Indépendamment de ces considérations de détail, il reste, comme je le disais dans le dernier numéro de "Défense de l'Homme", qu'augmenter une production consommable aggrave la situation économique et budgétaire, si on ne l'écoule ni sur le marché intérieur, ni sur le marché extérieur. Ceci est à plus forte raison vrai, quand il s'agit d'une production inconsommable, comme c'est le cas pour les fabrications de guerre.
Si on bâtissait des maisons, par exemple, il en irait tout autrement.

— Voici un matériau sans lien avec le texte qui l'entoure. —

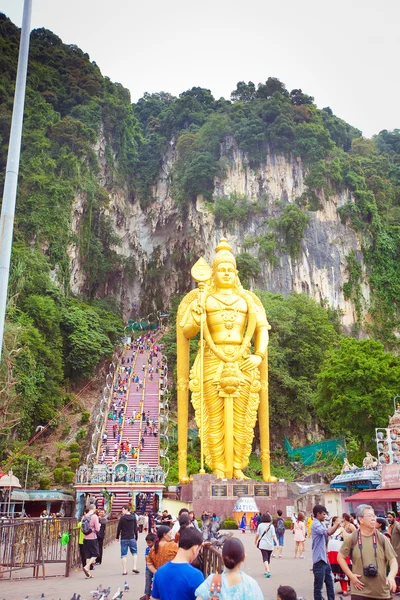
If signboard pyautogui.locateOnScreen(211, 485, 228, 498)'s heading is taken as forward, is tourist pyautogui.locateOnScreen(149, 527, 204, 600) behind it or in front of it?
in front

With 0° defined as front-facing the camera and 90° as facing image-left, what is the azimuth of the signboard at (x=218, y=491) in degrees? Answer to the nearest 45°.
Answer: approximately 0°

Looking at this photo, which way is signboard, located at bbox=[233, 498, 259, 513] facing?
toward the camera

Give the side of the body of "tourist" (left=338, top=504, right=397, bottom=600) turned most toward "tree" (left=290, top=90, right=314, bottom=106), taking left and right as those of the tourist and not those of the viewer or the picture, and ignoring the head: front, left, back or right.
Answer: back

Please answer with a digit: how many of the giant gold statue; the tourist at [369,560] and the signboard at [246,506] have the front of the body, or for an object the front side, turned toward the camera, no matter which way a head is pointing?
3

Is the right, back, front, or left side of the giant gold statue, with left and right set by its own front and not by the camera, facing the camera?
front

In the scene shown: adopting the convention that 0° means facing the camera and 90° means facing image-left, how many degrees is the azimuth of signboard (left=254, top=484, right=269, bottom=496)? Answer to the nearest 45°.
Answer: approximately 0°

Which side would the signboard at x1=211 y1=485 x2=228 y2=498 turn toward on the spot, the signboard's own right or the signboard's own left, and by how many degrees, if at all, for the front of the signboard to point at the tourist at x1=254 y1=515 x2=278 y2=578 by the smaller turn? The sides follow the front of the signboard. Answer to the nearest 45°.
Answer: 0° — it already faces them

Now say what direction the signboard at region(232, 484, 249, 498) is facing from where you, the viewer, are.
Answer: facing the viewer

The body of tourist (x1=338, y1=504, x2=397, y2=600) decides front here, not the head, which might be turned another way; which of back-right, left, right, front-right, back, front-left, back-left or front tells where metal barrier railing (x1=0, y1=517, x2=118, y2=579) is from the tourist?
back-right

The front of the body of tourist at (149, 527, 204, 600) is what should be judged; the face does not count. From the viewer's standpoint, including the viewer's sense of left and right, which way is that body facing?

Au cours de l'année 1951, nous vivrons les mêmes événements budgétaires que nous avons vécu au cours de l'année 1950: périodiquement équilibré par des moyens de fortune et des artifices, le budget s'enflera au fil des jours comme la grenouille de la fable et le déficit mêmement.
Au moment où paraîtront ces lignes on aura peut-être réussi à faire venir devant le Parlement la discussion de la loi des maxima. Peut-être aussi cette discussion destinée à être rondement menée sera-t-elle terminée le 31 décembre. Mais le problème ne sera résolu qu'en ce qui concerne les dépenses engagées. Pour ce qui est de la loi des voies et moyens de se procurer les ressources correspondantes, des problèmes de majorité parlementaire, de réforme électorale, de réélection, etc., empêcheront, comme en 1950, qu'elle vienne en discussion. Au fond, qu'y a-t-il de plus important pour un député, que ce qui touche à sa réélection? Le fond du débat sera donc évité au profit de la constitution du syndicat des sortants.

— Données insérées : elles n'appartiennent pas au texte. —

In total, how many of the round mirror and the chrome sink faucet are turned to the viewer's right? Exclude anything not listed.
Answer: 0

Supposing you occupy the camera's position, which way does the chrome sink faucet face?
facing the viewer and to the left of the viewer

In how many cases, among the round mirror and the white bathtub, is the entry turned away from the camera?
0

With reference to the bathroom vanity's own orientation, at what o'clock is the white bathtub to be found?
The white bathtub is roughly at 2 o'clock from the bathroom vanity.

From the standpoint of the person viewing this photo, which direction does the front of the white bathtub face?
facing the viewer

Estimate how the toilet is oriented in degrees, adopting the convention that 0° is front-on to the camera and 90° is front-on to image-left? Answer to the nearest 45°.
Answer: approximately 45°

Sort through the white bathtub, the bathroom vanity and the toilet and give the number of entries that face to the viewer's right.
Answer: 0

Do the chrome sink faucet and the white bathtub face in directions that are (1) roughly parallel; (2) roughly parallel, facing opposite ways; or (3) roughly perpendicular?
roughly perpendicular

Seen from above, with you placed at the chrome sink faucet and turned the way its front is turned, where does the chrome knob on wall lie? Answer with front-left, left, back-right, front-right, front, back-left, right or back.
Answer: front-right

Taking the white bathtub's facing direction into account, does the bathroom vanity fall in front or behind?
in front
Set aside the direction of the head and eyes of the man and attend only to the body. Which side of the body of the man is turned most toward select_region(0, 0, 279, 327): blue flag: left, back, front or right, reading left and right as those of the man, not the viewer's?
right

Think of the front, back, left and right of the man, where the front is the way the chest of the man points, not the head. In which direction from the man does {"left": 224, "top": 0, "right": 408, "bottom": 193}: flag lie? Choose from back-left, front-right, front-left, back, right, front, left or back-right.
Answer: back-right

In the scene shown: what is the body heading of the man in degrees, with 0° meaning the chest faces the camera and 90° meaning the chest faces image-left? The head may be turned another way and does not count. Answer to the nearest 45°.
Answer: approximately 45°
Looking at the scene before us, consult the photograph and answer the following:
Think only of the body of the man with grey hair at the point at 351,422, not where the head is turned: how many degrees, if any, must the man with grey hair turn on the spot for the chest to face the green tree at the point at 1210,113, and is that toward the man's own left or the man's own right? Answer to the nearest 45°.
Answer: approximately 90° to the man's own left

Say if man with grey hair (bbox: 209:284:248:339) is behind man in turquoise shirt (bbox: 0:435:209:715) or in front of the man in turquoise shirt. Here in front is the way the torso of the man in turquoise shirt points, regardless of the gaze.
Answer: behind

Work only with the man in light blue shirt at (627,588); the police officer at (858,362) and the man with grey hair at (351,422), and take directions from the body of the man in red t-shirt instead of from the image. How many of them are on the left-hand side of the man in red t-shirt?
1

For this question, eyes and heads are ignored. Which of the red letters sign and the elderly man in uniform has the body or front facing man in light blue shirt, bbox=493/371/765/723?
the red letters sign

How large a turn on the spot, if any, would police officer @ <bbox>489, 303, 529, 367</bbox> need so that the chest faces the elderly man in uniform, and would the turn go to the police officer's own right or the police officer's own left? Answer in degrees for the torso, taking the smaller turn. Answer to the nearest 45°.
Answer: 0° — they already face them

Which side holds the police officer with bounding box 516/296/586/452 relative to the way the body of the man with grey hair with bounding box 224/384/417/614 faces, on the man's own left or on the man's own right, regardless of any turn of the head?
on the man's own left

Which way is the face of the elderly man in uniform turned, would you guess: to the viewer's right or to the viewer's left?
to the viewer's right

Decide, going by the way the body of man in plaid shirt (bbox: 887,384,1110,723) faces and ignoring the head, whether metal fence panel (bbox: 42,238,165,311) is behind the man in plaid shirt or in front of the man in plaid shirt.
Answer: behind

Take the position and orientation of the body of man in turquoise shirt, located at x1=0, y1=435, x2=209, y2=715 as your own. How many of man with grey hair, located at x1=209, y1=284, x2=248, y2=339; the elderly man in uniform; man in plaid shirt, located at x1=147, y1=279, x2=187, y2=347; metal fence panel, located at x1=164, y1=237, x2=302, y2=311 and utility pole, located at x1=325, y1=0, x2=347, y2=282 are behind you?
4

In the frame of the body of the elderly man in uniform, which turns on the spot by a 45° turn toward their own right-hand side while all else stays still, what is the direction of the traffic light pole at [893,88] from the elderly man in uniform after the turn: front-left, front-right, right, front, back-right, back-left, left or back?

Ce n'est pas encore cette fois qu'on se décidera à renverser la vapeur et à faire des difficultés financières sur le plan du budget de l'Etat, non plus un problème de production lequel est résolu depuis longtemps, mais de consommation, c'est-à-dire de distribution des richesses produites et de réforme de la fiscalité.
Ce serait trop beau: l'Etat en crèverait.
N.B. - Peut-être le lecteur s'apercevra-t-il que les chiffres avancés dans cet article sont différents de ceux que j'ai déjà donnés sur les mêmes sujets dans des articles précédents. La faute en incombe aux communiqués officiels qui varient dans leurs évaluations. Par exemple, en l'espace de trois communiqués, les dépenses militaires sont passées de 540 milliards à 720, puis à 740. Il en est de même des statistiques dans tous les domaines. Fort heureusement, ces variations chiffrées n'influent en rien sur le raisonnement. Tout au plus lui donnent-elles plus de force. Je m'en excuse néanmoins.